So I managed to avoid all but press accounts of the Couric-Palin interview for far too long, and when I finally sat down to watch it, I was impressed all over again about the Alaskan governor's ideas about global warming.
Just a month or so before being tapped as John McCain's vice presidential running mate, she said she didn't "attribute it to being man-made". Then, in her interview with Charles Gibson in mid-September, she unveiled her new talking point, that global warming may be caused, in part, by humans, but that what matters is that we do something about it, specifically: "cut down on pollution".
She more or less repeated that in her interview last week with Katie Couric. Here's what she said:
Couric: What's your position on global warming? Do you believe it's man-made or not?
Palin: Well, we're the only Arctic state, of course, Alaska. So we feel the impacts more than any other state, up there with the changes in the climate. And certainly, it is apparent. We have erosion issues. And we have melting sea ice, of course. So, what I've done up there is form a sub-cabinet to focus solely on climate change, understanding that it is real. And...
Couric: Is it man-made, though in your view?
Palin: You know there are -- there are man's activities that can be contributed to the issues that we're dealing with now, with these impacts. I'm not going to solely blame all of man's activities on changes in climate because the world's weather patterns are cyclical. And over history we have seen change there. But it kind of doesn't matter at this point, as we debate what caused it. The point is: it's real; we need to do something about it.
Transcript and video (the climate talk is around minute 5) from CBS.
Here's why it does matter what causes global warming: If we're causing it, we can solve it. If it's natural and cyclical, we can't. Believing that our influence on the climate is nonexistent, insignificant or uncertain is wrong, if you believe in science -- that is, if you believe in repeatedly testing a hypothesis with real-world experiments until scientists agree that they have defined a theory that explains the world and can't be disproven by further experiments.

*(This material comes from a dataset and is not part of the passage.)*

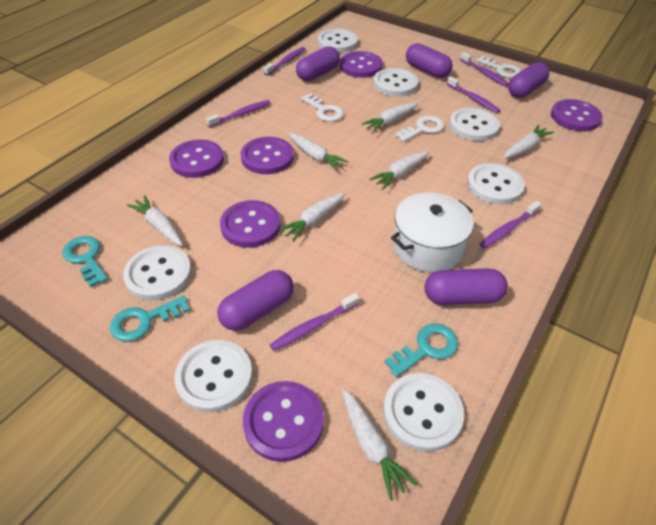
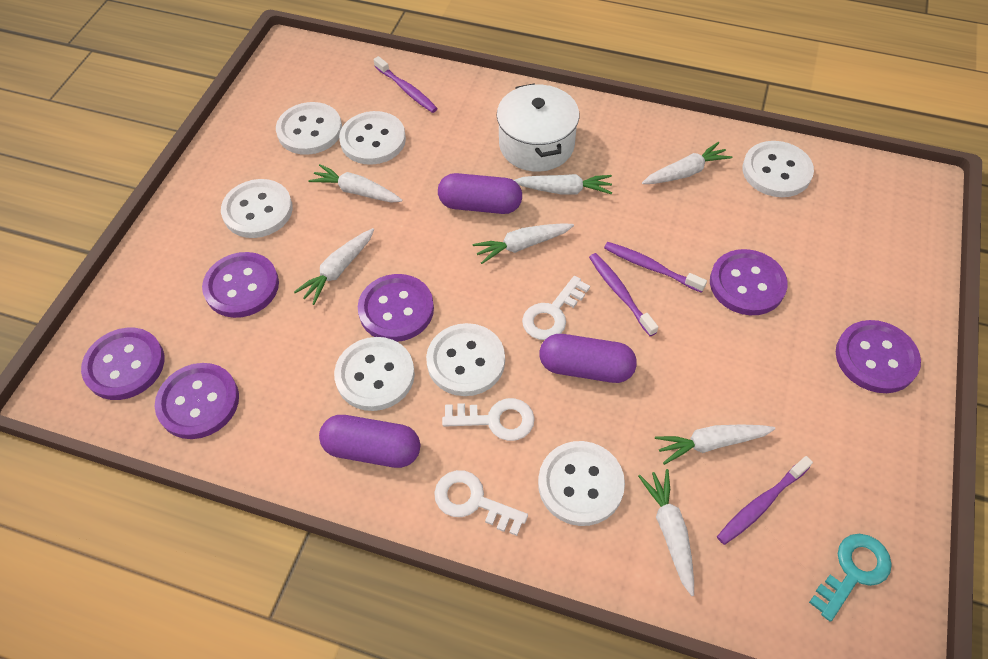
purple capsule: 5 -> 3
purple toothbrush: 6 -> 4
turquoise key: 3 -> 1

Knowing that Palin would commit to "doing something" about climate change, despite apparent misgivings about what causes it is only marginally comforting, since it seems that her grasp of the underlying scientific argument is weak, and apparently influenced by the same sort of arguments that held up action on climate change for so long. Namely, the oil-company funded think-tank "experts" that advertised false controversy among climate scientists, when in fact a strong consensus had long ago emerged that global warming is real, it is largely caused by burning fossil fuels, and it will cause serious problems if left unabated.
Alaska is no stranger to oil-funded political influence; even if Palin has been celebrated as someone who can stand up to oil companies and corruption, she's also been a staunch supporter of increased fossil fuel exploitation.

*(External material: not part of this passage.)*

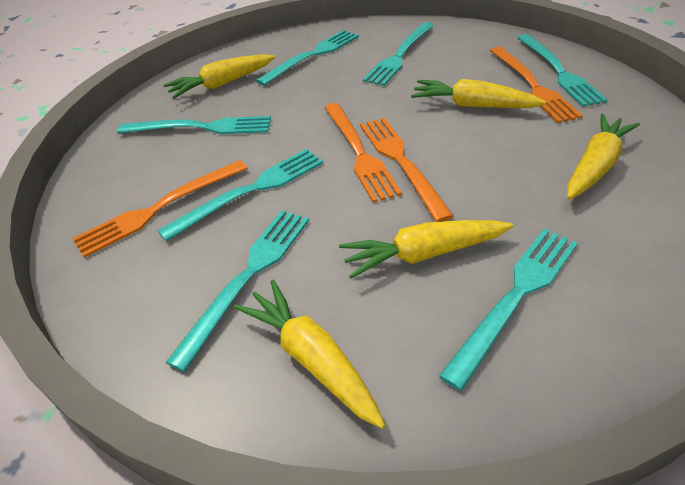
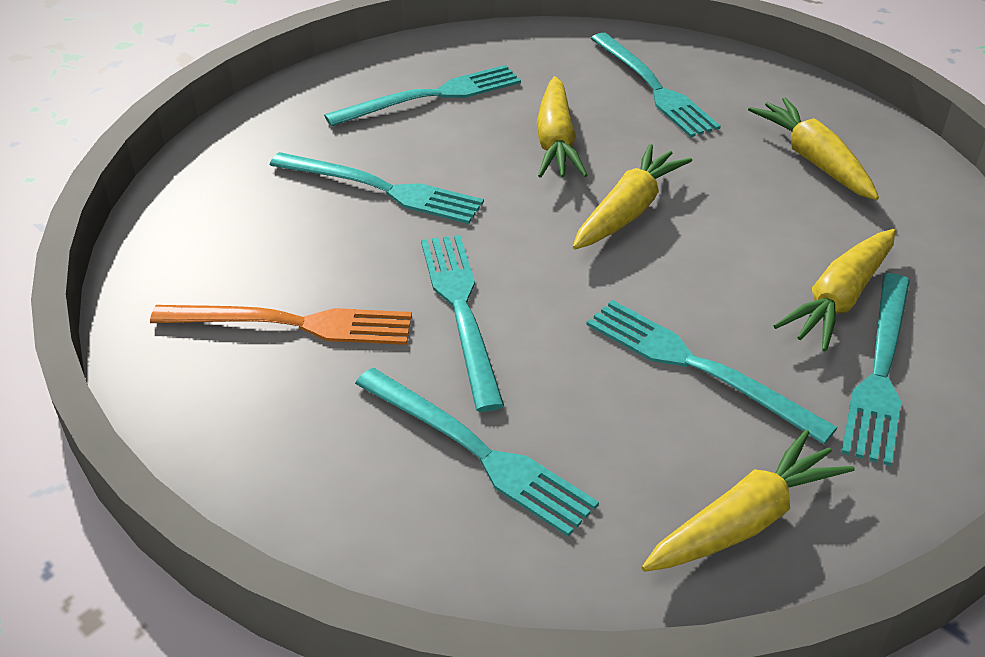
orange fork: 4 -> 1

It matters that you "get" the science, because leading the world in a response that is aggressive enough to meet the challenge requires it. McCain is much more clear-headed and well-spoken on this issue than his running mate, and we can expect that he holds the trump card on the issue. Still, global warming is one of those issues on which McCain has played maverick to GOP orthodoxy. Green voters could feel more comfort if is right-hand woman shared his passion.

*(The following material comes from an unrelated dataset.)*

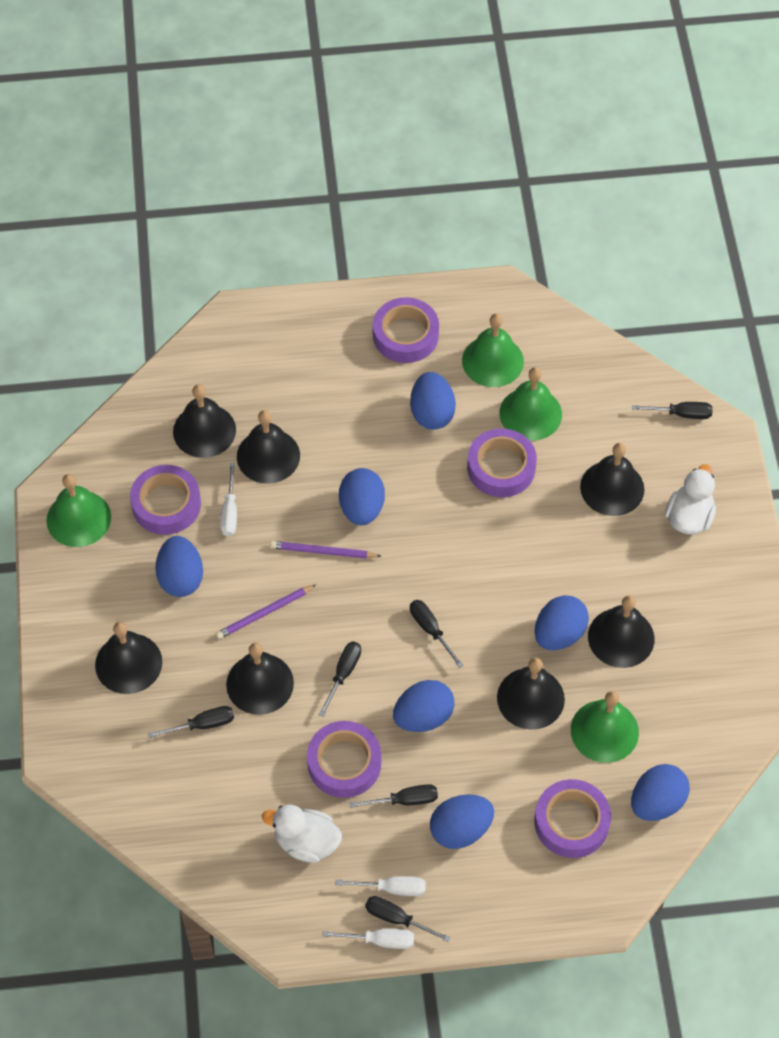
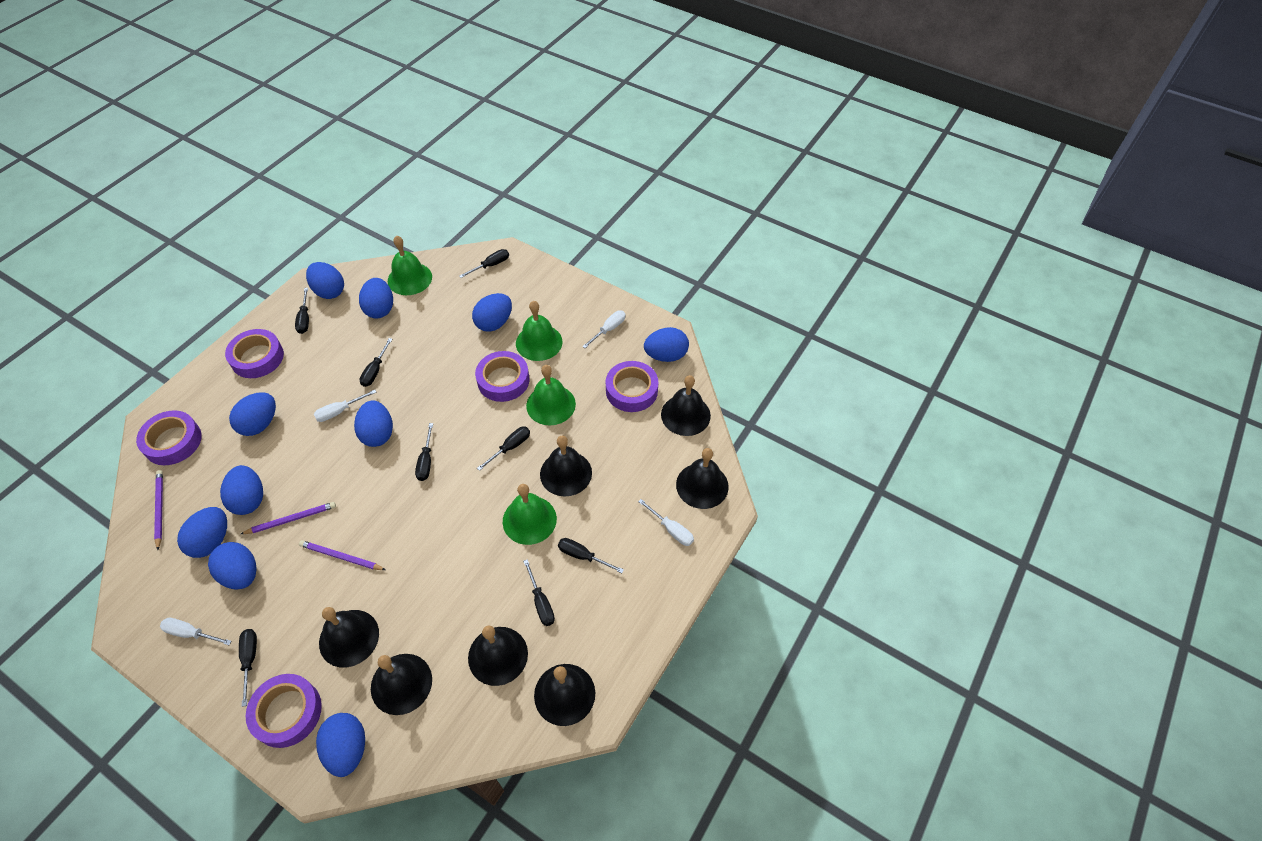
black screwdriver: 6 -> 8
blue egg: 7 -> 10
purple pencil: 2 -> 3
white duck: 2 -> 0
white screwdriver: 3 -> 4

We've had a president for eight years who campaigned on a promise to regulate carbon dioxide, only to rein in his campaign promise in the face of industry pressure masquerading as scientific controversy. Meanwhile, world emissions continue to rise, the Arctic is melting to an unprecedented degree, weird weather is breaking out during unexpected seasons and in unexpected places, and the scientific data keeps piling up that the worst-case scenarios are closer to real-time scenarios than anyone anticipated.